Start of Data for analysis

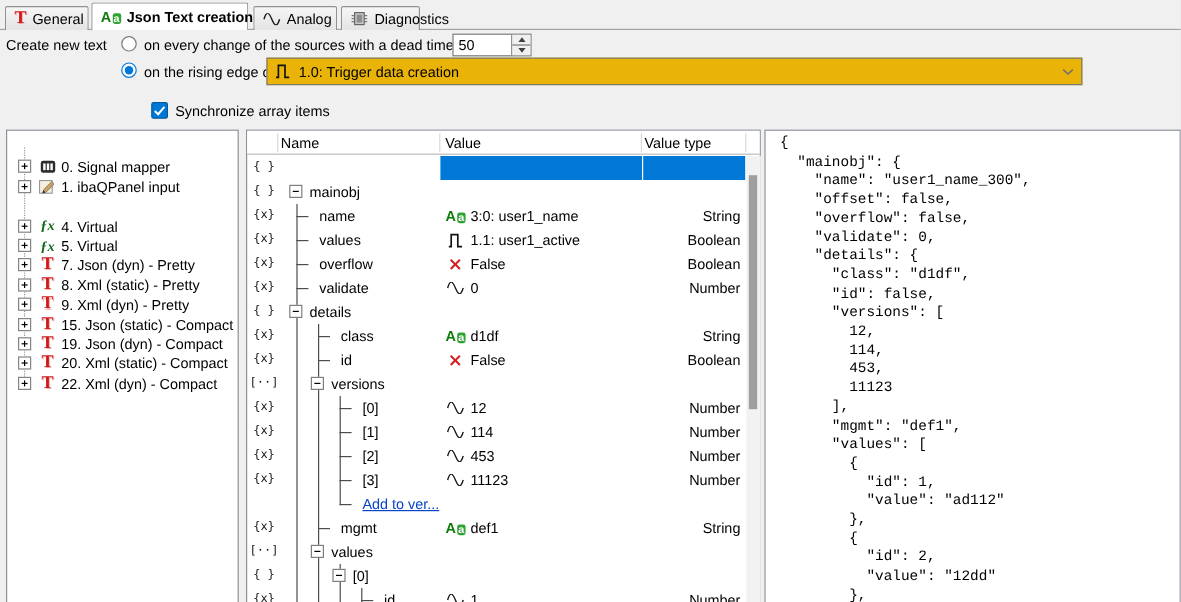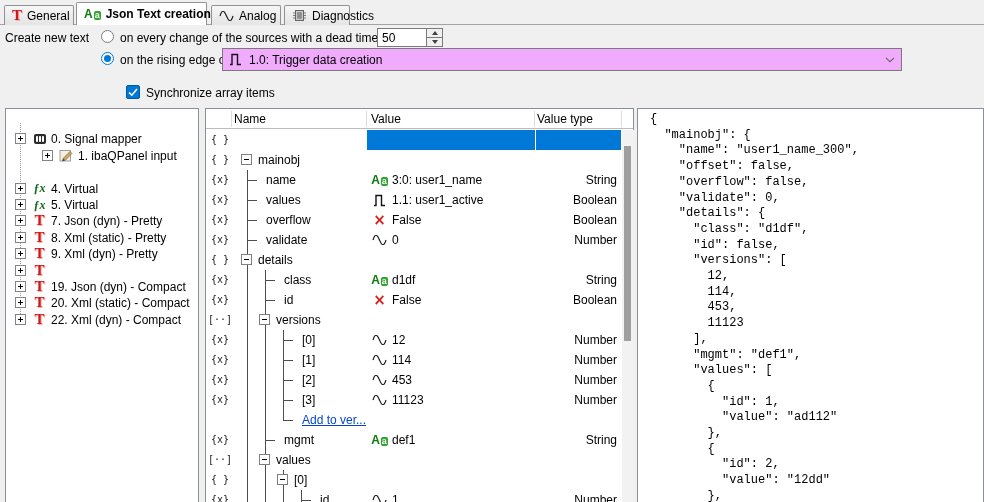--- a/index.html
+++ b/index.html
@@ -39,7 +39,7 @@
   .spb+.spb{border-top:1px solid #7a7a7a}
   .tri-up{width:0;height:0;border-left:3px solid transparent;border-right:3px solid transparent;border-bottom:4px solid #404040}
   .tri-dn{width:0;height:0;border-left:3px solid transparent;border-right:3px solid transparent;border-top:4px solid #404040}
-  .combo{position:absolute;background:#f0abfc;border:1px solid #7a7a7a;display:flex;align-items:center;
+  .combo{position:absolute;background:#eab308;border:1px solid #7a7a7a;display:flex;align-items:center;
          gap:7px;padding:0 6px;white-space:nowrap}
   .chev{margin-left:auto;display:inline-flex}
   .btn{position:absolute;background:linear-gradient(#fbfbfb,#e7e7e7);border:1px solid #8b8b8b;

End of Data for analysis

§ Task brief: Please copy only the lines from the one with "transparent;border-right:3px solid transparent;border-top:4px" through the final line of the records above, both ends included.

§ Answer space:
   .tri-dn{width:0;height:0;border-left:3px solid transparent;border-right:3px solid transparent;border-top:4px solid #404040}
-  .combo{position:absolute;background:#f0abfc;border:1px solid #7a7a7a;display:flex;align-items:center;
+  .combo{position:absolute;background:#eab308;border:1px solid #7a7a7a;display:flex;align-items:center;
          gap:7px;padding:0 6px;white-space:nowrap}
   .chev{margin-left:auto;display:inline-flex}
   .btn{position:absolute;background:linear-gradient(#fbfbfb,#e7e7e7);border:1px solid #8b8b8b;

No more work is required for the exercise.